▸ **TASK PROMPT**: Beginning with the line that contains "left ankle: (326, 322)" in the material below, print each line exactly until the line that contains "right knee: (196, 329)" has been printed, then stop.

##### DATASET RECORDS

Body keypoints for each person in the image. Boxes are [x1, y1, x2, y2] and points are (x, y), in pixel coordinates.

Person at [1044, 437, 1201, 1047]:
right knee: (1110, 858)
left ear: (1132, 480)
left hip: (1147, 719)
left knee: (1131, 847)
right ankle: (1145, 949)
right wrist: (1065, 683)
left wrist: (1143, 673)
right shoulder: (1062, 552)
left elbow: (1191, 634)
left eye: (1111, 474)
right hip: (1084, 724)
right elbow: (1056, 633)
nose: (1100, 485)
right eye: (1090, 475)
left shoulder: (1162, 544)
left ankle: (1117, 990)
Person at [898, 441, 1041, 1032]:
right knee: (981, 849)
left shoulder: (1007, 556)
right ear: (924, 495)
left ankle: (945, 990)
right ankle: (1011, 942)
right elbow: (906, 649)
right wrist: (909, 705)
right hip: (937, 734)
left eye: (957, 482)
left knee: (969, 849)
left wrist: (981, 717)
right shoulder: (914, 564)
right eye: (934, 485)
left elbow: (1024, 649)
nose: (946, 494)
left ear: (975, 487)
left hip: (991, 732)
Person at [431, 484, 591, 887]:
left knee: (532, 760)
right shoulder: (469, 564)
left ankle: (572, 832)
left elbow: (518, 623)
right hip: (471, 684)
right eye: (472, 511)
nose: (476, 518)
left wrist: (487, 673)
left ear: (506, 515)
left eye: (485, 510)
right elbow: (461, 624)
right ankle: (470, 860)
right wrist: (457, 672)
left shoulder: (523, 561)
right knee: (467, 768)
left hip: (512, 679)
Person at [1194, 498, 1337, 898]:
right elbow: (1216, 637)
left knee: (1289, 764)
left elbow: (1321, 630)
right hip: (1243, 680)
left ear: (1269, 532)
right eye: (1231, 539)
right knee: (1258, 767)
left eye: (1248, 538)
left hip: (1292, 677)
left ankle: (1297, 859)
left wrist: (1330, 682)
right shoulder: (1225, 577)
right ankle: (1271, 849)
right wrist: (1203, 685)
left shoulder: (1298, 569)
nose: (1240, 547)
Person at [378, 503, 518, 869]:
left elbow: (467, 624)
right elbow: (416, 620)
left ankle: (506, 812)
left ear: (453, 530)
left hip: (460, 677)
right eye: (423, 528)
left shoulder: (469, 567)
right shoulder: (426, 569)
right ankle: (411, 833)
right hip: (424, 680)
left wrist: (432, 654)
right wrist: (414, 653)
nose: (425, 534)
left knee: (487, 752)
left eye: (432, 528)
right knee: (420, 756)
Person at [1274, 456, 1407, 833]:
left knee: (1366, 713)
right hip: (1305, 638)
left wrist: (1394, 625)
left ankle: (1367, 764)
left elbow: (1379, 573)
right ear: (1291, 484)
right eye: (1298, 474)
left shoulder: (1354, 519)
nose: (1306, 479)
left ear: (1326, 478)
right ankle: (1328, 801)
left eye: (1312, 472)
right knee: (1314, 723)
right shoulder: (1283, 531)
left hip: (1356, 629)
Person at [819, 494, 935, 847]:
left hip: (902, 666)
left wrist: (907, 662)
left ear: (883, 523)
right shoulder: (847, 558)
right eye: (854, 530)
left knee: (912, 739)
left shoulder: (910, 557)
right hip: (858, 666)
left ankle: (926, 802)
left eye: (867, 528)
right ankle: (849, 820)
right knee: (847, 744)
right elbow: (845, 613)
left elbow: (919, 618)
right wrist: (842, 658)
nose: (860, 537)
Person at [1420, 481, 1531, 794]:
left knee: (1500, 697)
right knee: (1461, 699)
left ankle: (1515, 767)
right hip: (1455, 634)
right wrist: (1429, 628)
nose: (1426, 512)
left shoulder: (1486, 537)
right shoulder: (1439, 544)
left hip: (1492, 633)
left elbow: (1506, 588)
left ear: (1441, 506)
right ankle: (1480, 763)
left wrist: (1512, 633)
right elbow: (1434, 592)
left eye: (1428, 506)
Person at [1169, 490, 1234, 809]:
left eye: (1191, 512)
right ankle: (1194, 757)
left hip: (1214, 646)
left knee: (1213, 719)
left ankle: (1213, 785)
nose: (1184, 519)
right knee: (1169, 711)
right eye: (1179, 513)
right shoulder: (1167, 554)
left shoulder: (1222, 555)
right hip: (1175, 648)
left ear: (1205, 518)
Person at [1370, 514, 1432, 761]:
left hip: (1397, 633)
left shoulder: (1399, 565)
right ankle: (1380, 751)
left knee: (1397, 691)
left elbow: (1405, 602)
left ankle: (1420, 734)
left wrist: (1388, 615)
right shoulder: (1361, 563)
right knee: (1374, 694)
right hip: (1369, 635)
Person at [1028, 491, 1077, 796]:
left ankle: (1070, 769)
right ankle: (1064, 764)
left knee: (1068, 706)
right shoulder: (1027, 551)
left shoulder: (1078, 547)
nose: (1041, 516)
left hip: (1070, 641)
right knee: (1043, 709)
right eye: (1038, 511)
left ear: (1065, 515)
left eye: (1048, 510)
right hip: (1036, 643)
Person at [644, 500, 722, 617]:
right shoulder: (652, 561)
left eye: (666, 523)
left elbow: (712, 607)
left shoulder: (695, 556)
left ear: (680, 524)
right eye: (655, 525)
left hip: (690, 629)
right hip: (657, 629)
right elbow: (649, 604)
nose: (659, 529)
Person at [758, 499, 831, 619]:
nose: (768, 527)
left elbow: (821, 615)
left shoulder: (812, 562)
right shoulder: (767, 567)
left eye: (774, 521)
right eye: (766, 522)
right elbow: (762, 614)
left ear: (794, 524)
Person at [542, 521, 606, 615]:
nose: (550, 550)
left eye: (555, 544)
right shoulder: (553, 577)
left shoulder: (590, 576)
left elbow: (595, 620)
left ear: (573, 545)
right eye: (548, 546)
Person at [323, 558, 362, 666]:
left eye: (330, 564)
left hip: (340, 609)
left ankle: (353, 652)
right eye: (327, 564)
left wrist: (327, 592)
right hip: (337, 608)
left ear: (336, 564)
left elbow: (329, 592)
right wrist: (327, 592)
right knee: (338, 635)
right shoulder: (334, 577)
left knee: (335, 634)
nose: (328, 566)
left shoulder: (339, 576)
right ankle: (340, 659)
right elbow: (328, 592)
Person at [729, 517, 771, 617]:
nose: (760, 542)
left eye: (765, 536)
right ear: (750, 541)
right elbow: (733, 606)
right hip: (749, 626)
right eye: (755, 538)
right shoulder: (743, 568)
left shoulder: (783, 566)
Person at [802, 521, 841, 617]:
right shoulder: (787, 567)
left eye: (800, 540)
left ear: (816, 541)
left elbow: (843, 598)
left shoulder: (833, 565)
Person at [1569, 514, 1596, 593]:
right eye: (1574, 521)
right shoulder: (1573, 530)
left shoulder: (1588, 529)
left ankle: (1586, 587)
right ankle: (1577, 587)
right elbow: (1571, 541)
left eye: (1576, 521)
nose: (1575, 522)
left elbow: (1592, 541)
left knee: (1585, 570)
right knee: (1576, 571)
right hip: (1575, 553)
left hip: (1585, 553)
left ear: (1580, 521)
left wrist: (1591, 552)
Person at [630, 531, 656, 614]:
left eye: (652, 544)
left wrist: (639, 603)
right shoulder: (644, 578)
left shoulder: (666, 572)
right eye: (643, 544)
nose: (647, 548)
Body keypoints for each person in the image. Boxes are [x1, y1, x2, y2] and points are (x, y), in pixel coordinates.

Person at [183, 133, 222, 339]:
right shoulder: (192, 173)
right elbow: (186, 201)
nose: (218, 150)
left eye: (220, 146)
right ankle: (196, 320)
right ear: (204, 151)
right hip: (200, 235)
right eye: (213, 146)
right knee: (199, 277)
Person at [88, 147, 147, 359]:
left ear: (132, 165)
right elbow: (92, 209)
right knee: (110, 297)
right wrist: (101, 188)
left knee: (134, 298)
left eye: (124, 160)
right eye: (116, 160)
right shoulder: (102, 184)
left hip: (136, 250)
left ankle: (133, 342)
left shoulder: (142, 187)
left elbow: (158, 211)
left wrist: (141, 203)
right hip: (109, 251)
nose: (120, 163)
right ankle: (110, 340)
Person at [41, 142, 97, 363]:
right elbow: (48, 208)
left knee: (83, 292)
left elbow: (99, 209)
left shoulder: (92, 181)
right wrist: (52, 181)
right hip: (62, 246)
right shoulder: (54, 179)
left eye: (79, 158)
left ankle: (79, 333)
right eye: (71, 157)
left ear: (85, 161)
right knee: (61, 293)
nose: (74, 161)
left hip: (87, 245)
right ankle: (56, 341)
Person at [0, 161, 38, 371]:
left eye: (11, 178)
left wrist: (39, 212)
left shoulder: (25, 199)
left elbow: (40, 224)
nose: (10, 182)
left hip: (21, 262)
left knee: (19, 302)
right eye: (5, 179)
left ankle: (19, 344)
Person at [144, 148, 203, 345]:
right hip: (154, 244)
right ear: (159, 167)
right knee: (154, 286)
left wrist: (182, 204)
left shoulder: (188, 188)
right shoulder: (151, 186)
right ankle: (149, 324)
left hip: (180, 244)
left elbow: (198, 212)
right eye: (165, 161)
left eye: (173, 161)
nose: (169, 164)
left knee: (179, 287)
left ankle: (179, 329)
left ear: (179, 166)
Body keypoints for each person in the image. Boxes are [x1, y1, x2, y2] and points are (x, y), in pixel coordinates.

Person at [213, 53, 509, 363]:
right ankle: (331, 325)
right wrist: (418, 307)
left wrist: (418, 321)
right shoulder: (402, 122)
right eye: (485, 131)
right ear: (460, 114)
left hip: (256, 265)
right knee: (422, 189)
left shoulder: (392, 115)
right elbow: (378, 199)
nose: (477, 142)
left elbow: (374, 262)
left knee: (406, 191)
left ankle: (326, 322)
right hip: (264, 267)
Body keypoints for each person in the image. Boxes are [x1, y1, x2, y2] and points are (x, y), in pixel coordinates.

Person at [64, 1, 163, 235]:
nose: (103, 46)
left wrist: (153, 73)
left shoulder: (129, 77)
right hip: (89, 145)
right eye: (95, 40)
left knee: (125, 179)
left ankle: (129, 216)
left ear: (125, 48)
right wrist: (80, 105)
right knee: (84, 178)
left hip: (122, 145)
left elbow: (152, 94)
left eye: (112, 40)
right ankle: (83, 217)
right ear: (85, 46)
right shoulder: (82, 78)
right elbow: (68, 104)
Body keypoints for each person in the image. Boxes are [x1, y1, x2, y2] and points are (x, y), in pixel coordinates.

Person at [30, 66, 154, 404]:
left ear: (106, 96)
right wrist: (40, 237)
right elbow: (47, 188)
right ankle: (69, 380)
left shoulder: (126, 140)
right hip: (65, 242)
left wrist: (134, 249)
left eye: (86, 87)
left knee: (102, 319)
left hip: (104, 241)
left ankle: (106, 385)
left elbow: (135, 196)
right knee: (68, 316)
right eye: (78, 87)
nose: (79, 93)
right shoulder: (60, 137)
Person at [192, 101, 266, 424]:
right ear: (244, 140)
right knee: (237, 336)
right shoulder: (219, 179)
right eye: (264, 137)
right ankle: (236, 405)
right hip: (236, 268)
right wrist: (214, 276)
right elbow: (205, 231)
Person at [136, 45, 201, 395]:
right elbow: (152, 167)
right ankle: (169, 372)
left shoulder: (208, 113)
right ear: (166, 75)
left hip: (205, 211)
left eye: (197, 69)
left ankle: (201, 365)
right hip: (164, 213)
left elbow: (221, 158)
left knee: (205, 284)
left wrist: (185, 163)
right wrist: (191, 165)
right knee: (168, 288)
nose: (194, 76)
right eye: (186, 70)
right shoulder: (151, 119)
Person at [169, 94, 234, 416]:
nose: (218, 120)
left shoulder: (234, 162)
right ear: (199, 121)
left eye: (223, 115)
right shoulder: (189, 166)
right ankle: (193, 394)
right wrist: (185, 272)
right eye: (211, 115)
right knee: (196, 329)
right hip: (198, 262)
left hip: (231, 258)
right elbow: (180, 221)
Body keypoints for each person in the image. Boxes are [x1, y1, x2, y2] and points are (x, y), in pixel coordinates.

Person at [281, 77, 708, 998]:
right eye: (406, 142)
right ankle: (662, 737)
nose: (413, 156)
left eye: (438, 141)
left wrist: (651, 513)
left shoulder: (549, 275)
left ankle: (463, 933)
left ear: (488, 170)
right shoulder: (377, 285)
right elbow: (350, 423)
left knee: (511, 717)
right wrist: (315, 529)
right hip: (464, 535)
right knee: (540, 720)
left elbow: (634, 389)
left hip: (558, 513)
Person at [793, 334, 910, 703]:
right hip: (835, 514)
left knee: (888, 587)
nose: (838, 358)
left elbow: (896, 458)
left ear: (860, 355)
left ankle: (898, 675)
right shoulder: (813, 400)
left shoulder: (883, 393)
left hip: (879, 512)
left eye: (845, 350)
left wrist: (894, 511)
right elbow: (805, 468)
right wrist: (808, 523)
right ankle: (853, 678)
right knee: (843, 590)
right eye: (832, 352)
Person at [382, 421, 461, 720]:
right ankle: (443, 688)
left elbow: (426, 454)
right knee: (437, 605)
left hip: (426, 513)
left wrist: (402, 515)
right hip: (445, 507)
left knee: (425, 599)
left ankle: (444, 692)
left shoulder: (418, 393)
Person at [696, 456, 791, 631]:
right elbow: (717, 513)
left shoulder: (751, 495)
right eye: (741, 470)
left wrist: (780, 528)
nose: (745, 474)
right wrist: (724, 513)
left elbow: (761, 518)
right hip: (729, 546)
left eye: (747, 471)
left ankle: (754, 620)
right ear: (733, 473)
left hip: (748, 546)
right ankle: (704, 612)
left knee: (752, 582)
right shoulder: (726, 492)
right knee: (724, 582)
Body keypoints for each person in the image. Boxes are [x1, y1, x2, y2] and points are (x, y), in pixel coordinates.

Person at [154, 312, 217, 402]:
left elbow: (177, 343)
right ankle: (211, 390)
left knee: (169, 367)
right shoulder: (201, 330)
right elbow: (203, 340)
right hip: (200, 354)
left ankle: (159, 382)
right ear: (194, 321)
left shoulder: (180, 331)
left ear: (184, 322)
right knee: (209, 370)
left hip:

##########

▸ **ANSWER SPACE**:
left ankle: (326, 322)
right hip: (264, 267)
Body keypoints for each person in the image. Boxes are [x1, y1, x2, y2] and points are (x, y), in pixel coordinates.

Person at [64, 1, 163, 235]:
nose: (103, 46)
left wrist: (153, 73)
left shoulder: (129, 77)
right hip: (89, 145)
right eye: (95, 40)
left knee: (125, 179)
left ankle: (129, 216)
left ear: (125, 48)
right wrist: (80, 105)
right knee: (84, 178)
left hip: (122, 145)
left elbow: (152, 94)
left eye: (112, 40)
right ankle: (83, 217)
right ear: (85, 46)
right shoulder: (82, 78)
right elbow: (68, 104)
Body keypoints for each person in the image. Boxes are [x1, y1, x2, y2] and points are (x, y), in pixel coordinates.

Person at [30, 66, 154, 404]:
left ear: (106, 96)
right wrist: (40, 237)
right elbow: (47, 188)
right ankle: (69, 380)
left shoulder: (126, 140)
right hip: (65, 242)
left wrist: (134, 249)
left eye: (86, 87)
left knee: (102, 319)
left hip: (104, 241)
left ankle: (106, 385)
left elbow: (135, 196)
right knee: (68, 316)
right eye: (78, 87)
nose: (79, 93)
right shoulder: (60, 137)
Person at [192, 101, 266, 424]:
right ear: (244, 140)
right knee: (237, 336)
right shoulder: (219, 179)
right eye: (264, 137)
right ankle: (236, 405)
right hip: (236, 268)
right wrist: (214, 276)
right elbow: (205, 231)
Person at [136, 45, 201, 395]:
right elbow: (152, 167)
right ankle: (169, 372)
left shoulder: (208, 113)
right ear: (166, 75)
left hip: (205, 211)
left eye: (197, 69)
left ankle: (201, 365)
right hip: (164, 213)
left elbow: (221, 158)
left knee: (205, 284)
left wrist: (185, 163)
right wrist: (191, 165)
right knee: (168, 288)
nose: (194, 76)
right eye: (186, 70)
right shoulder: (151, 119)
Person at [169, 94, 234, 416]:
nose: (218, 120)
left shoulder: (234, 162)
right ear: (199, 121)
left eye: (223, 115)
right shoulder: (189, 166)
right ankle: (193, 394)
right wrist: (185, 272)
right eye: (211, 115)
right knee: (196, 329)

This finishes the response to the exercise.